**** Input for this task

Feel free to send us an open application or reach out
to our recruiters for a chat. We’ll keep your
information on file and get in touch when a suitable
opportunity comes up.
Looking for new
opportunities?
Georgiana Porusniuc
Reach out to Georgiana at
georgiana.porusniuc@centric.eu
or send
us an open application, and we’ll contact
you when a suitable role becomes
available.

********

Gather every line in the listing that contains the word "when".

information on file and get in touch when a suitable
you when a suitable role becomes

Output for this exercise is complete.